(Chart comprehension data)
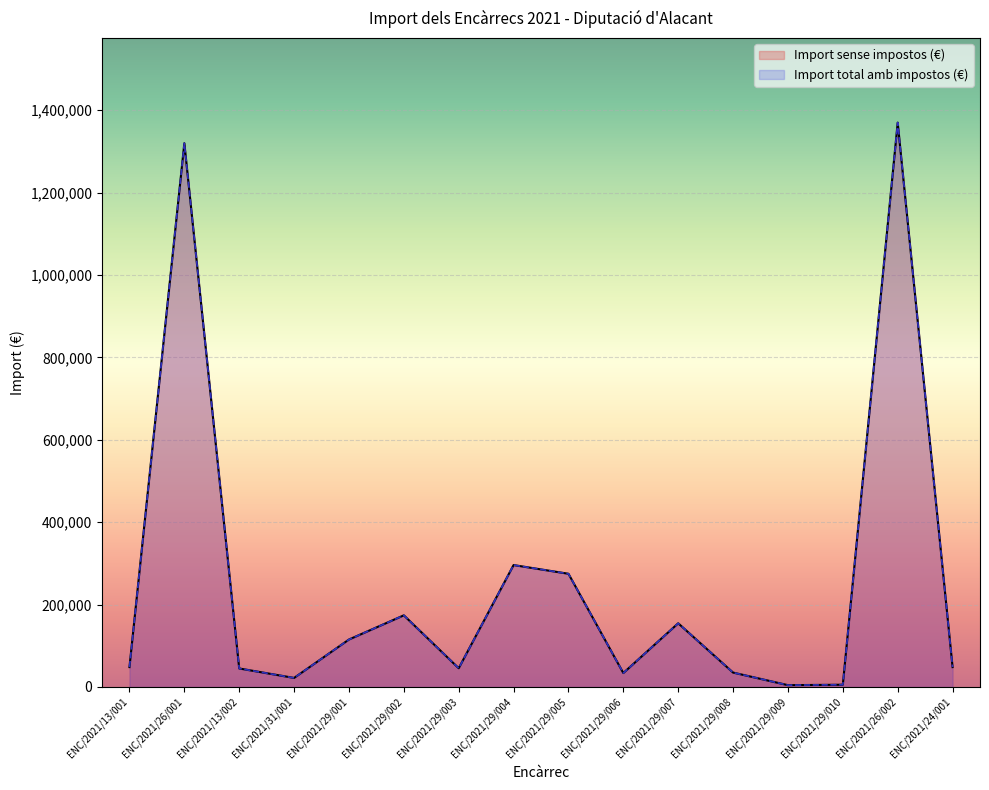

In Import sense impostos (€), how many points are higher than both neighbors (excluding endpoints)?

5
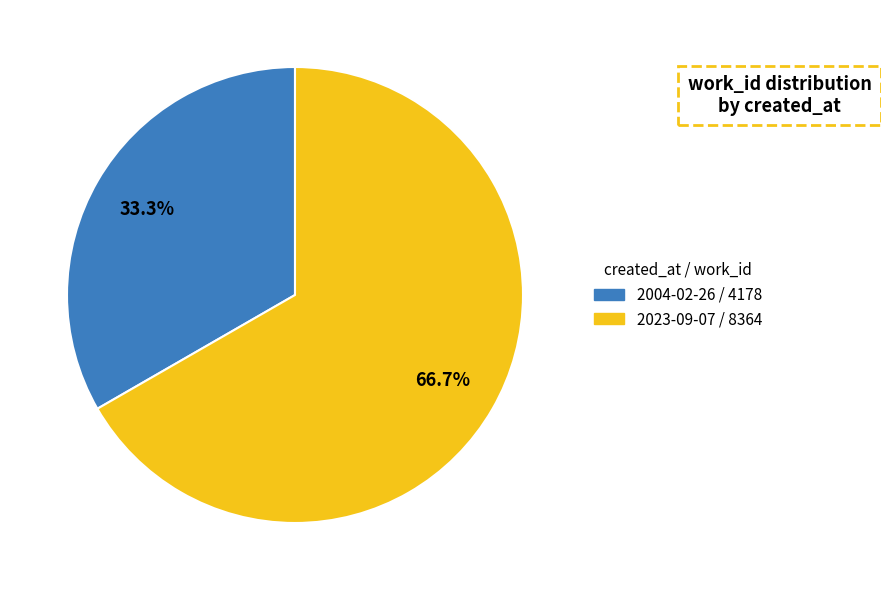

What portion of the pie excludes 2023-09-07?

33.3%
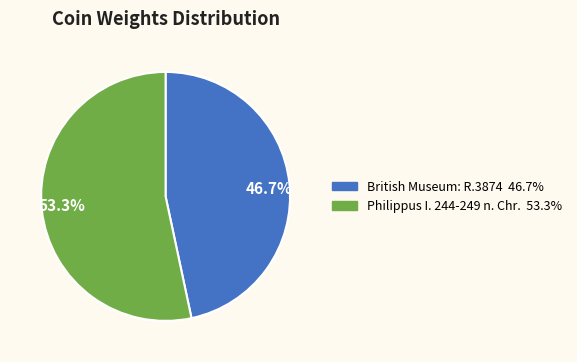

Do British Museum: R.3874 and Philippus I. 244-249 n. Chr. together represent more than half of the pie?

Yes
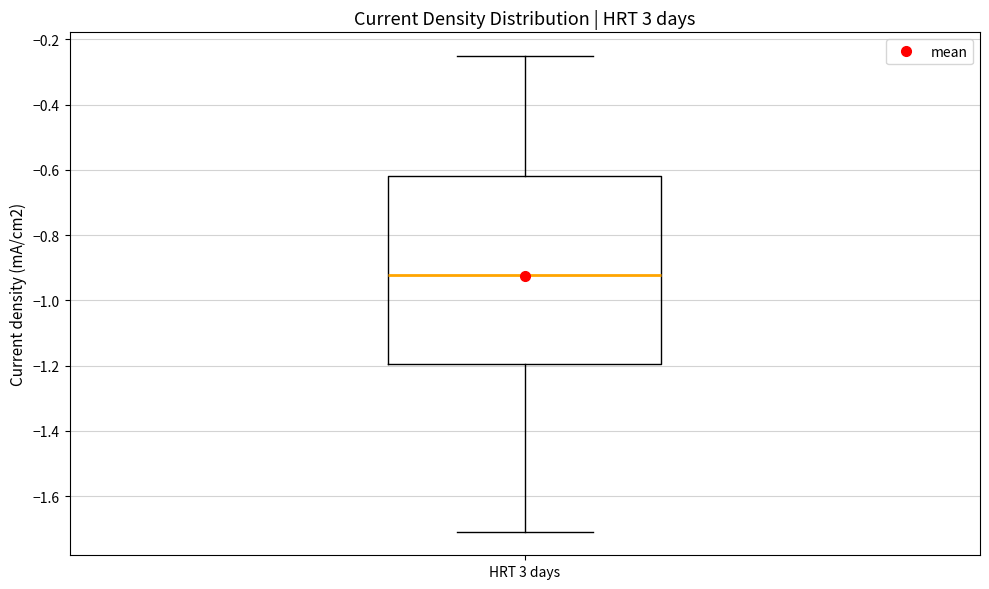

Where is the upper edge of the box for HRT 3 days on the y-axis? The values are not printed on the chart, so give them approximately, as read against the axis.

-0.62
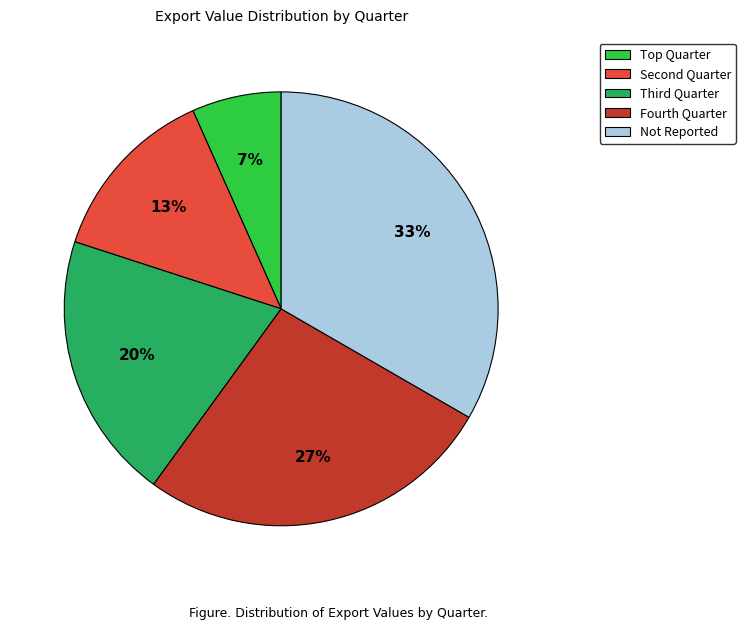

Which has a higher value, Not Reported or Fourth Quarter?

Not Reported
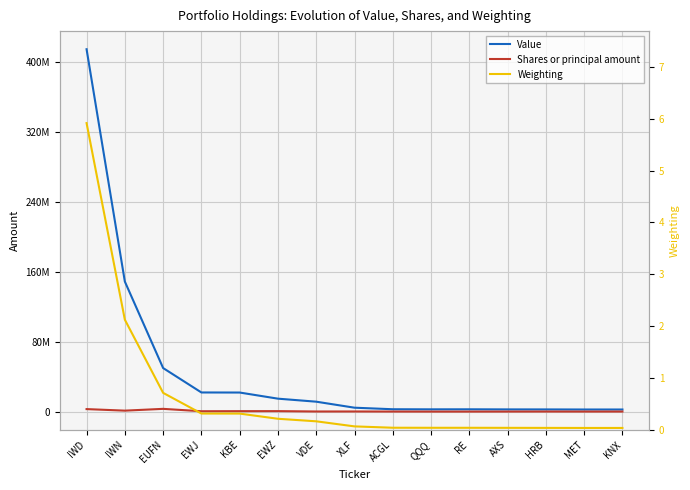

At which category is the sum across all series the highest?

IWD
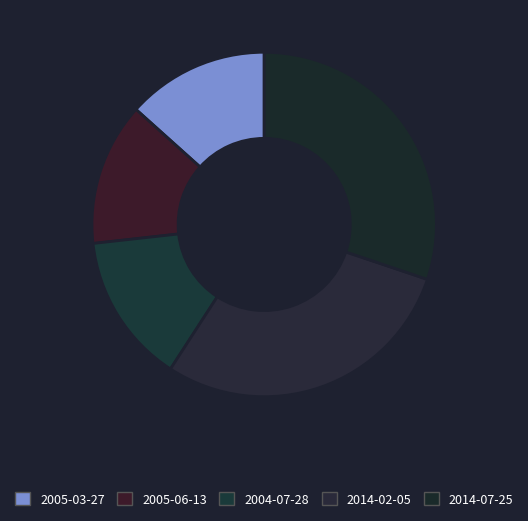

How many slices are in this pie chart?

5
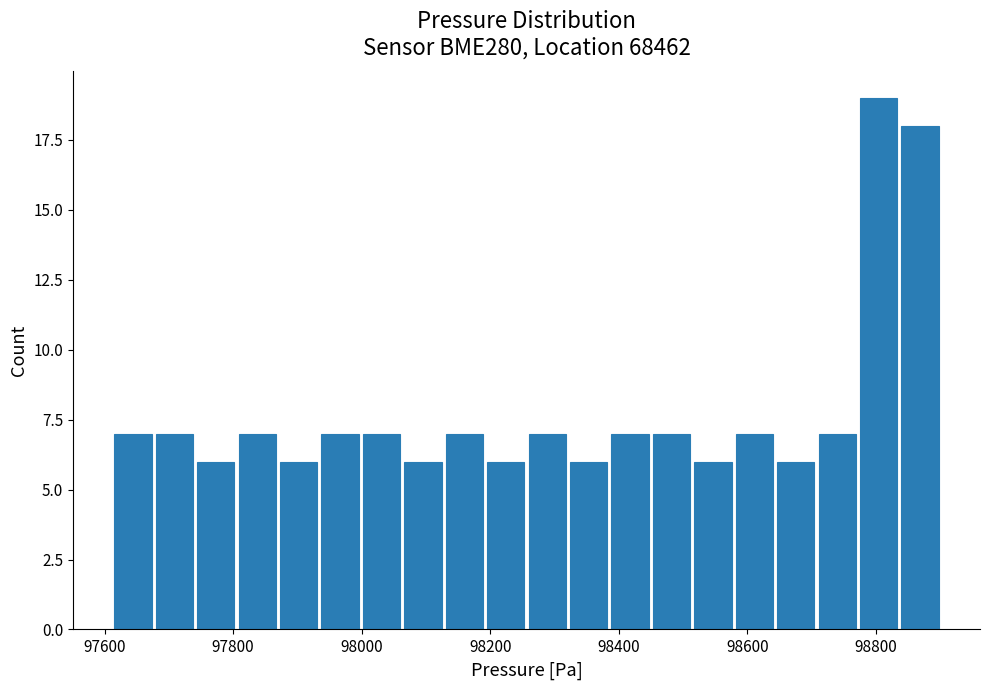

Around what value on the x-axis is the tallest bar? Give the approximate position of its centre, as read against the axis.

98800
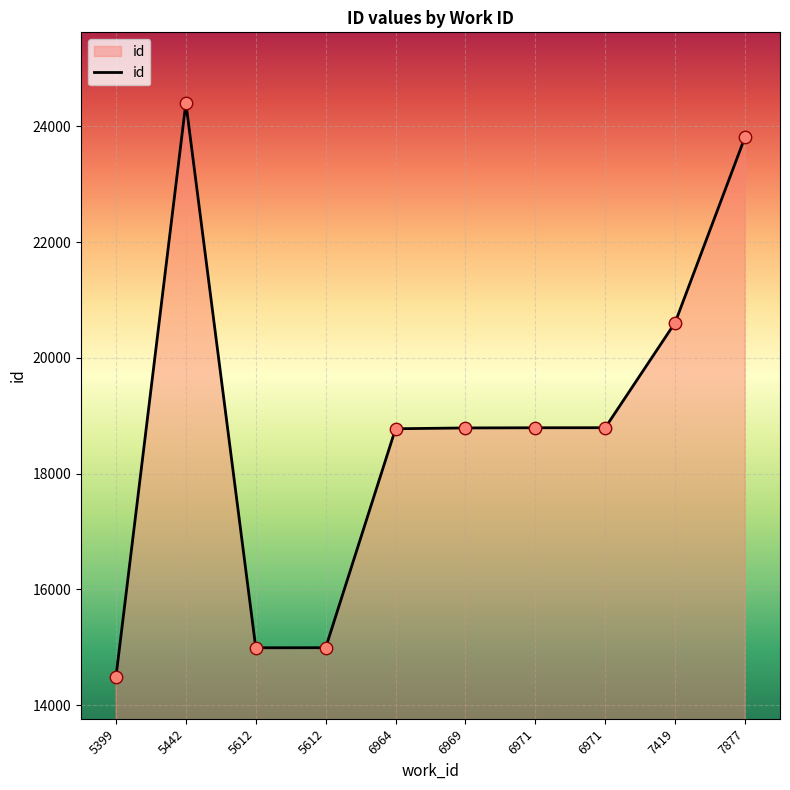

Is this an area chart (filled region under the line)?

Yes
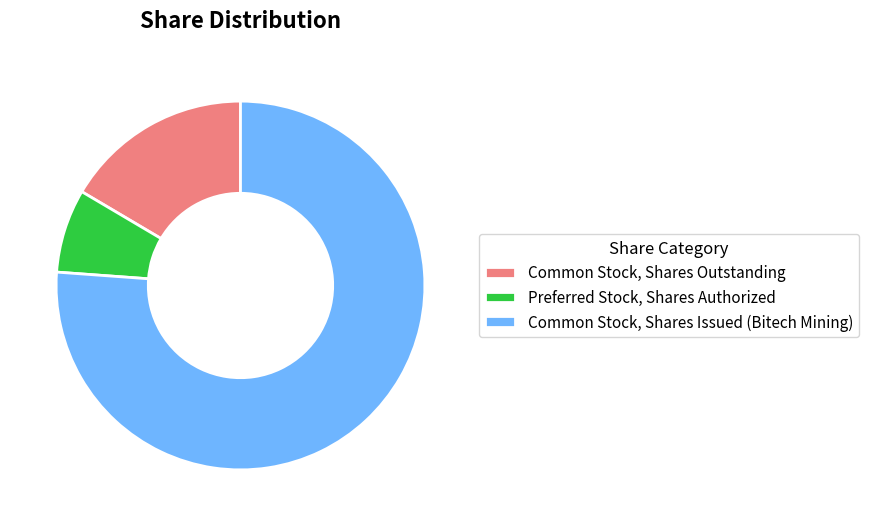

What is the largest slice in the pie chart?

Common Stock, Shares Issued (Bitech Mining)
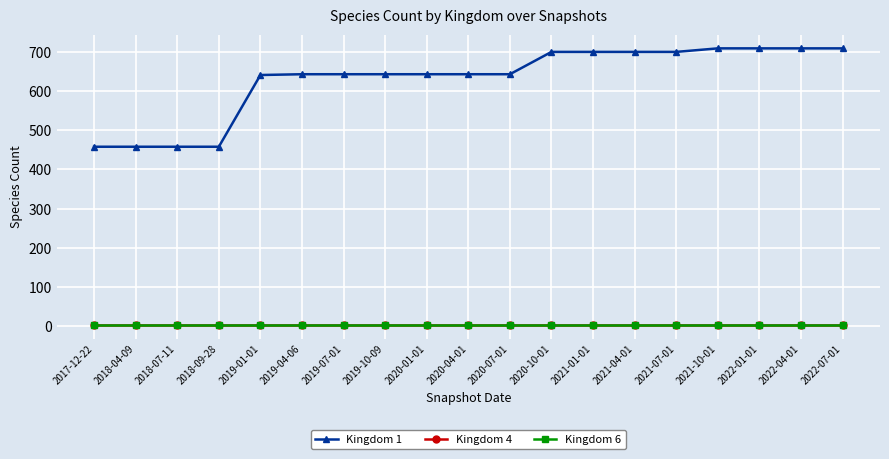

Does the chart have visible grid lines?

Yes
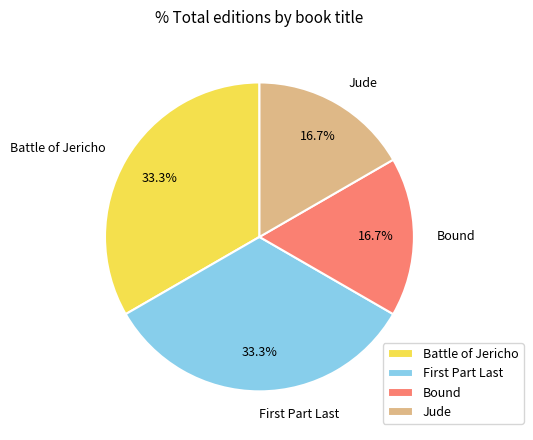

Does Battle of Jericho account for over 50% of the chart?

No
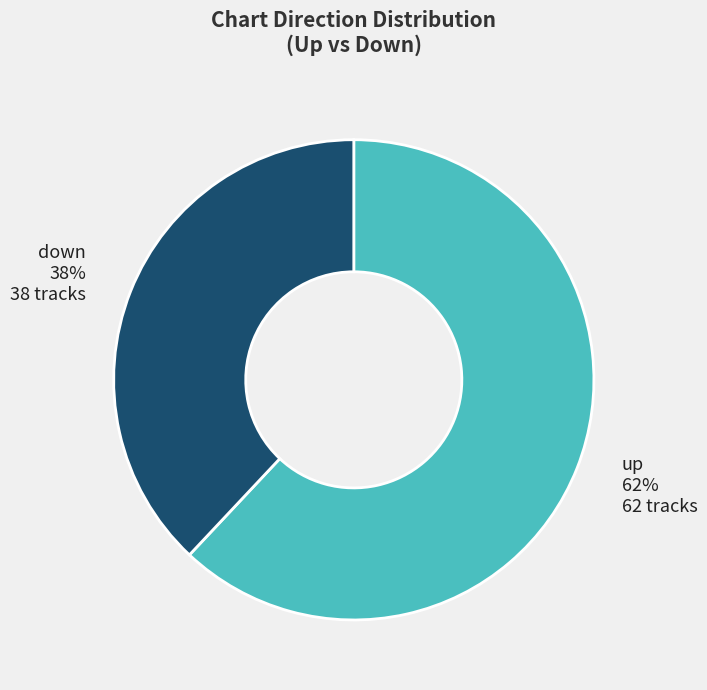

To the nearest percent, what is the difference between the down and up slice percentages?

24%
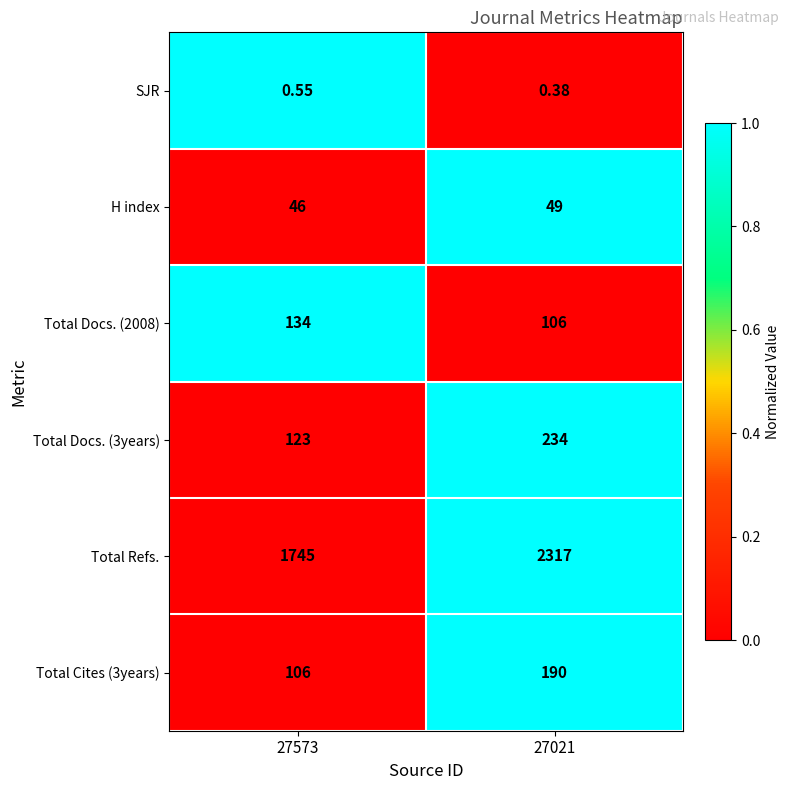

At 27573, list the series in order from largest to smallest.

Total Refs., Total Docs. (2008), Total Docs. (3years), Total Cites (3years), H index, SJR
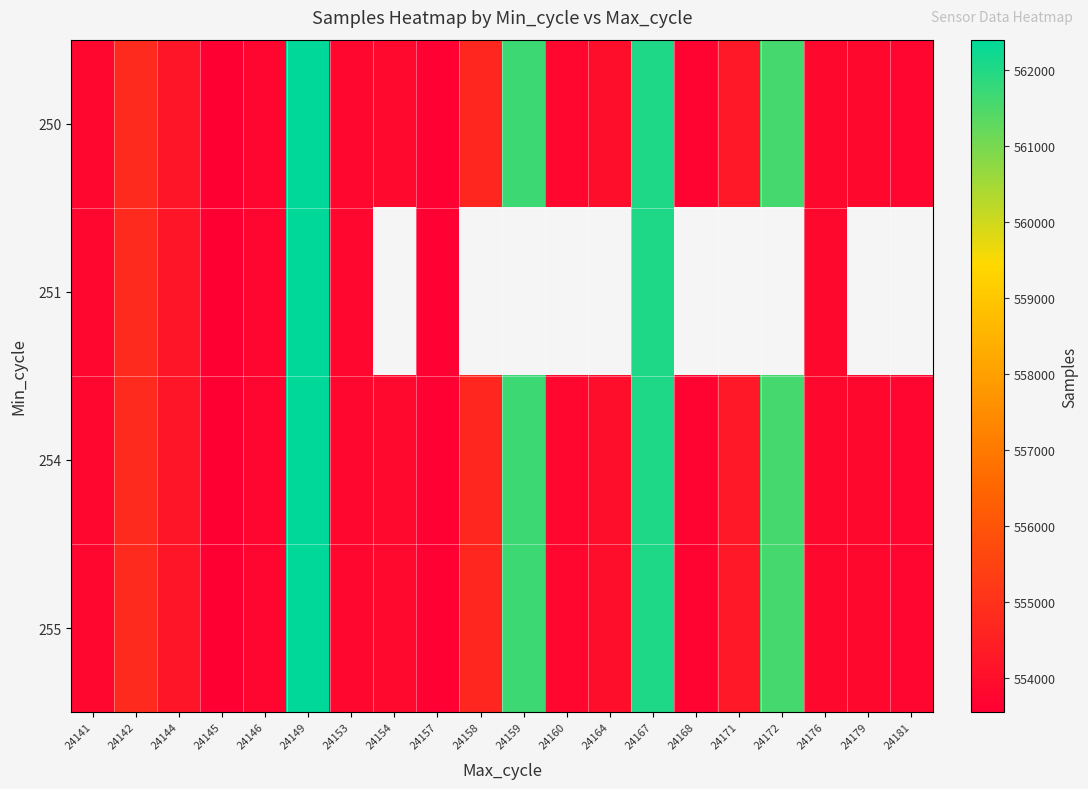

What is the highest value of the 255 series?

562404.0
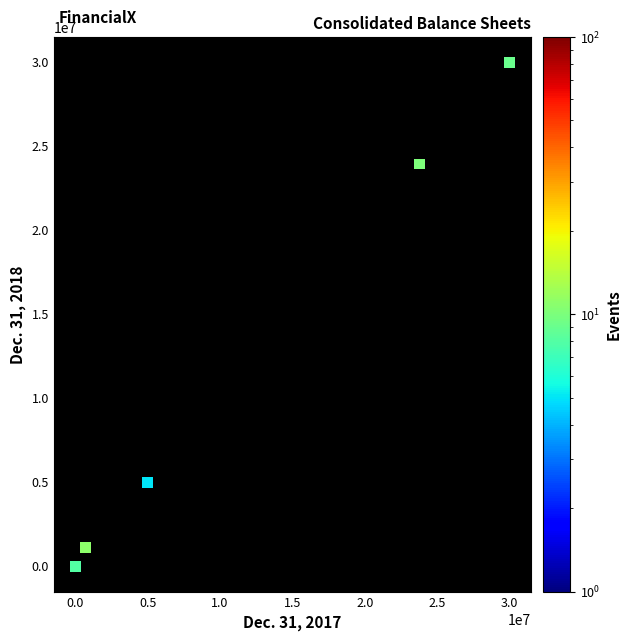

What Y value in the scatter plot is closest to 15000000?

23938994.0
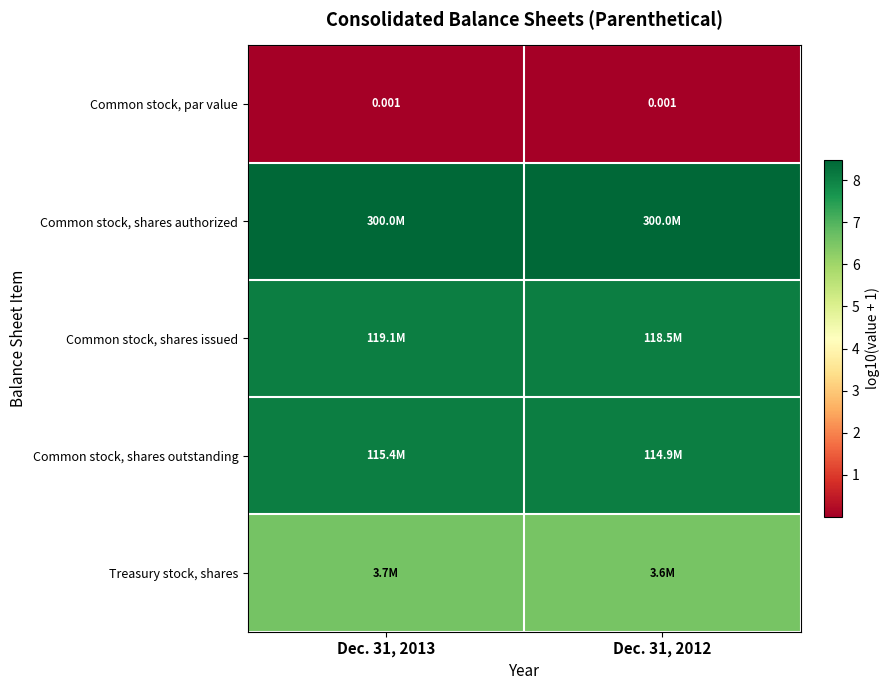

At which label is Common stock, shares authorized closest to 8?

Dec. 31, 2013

TO-DO ITEM>
Reproduce every entry above word for word, omitting the pictures.

SOLUTION>
In Import sense impostos (€), how many points are higher than both neighbors (excluding endpoints)?

5

What portion of the pie excludes 2023-09-07?

33.3%

Do British Museum: R.3874 and Philippus I. 244-249 n. Chr. together represent more than half of the pie?

Yes

Where is the upper edge of the box for HRT 3 days on the y-axis? The values are not printed on the chart, so give them approximately, as read against the axis.

-0.62

Which has a higher value, Not Reported or Fourth Quarter?

Not Reported

At which category is the sum across all series the highest?

IWD

How many slices are in this pie chart?

5

Around what value on the x-axis is the tallest bar? Give the approximate position of its centre, as read against the axis.

98800

Is this an area chart (filled region under the line)?

Yes

What is the largest slice in the pie chart?

Common Stock, Shares Issued (Bitech Mining)

Does the chart have visible grid lines?

Yes

Does Battle of Jericho account for over 50% of the chart?

No

To the nearest percent, what is the difference between the down and up slice percentages?

24%

At 27573, list the series in order from largest to smallest.

Total Refs., Total Docs. (2008), Total Docs. (3years), Total Cites (3years), H index, SJR

What is the highest value of the 255 series?

562404.0

What Y value in the scatter plot is closest to 15000000?

23938994.0

At which label is Common stock, shares authorized closest to 8?

Dec. 31, 2013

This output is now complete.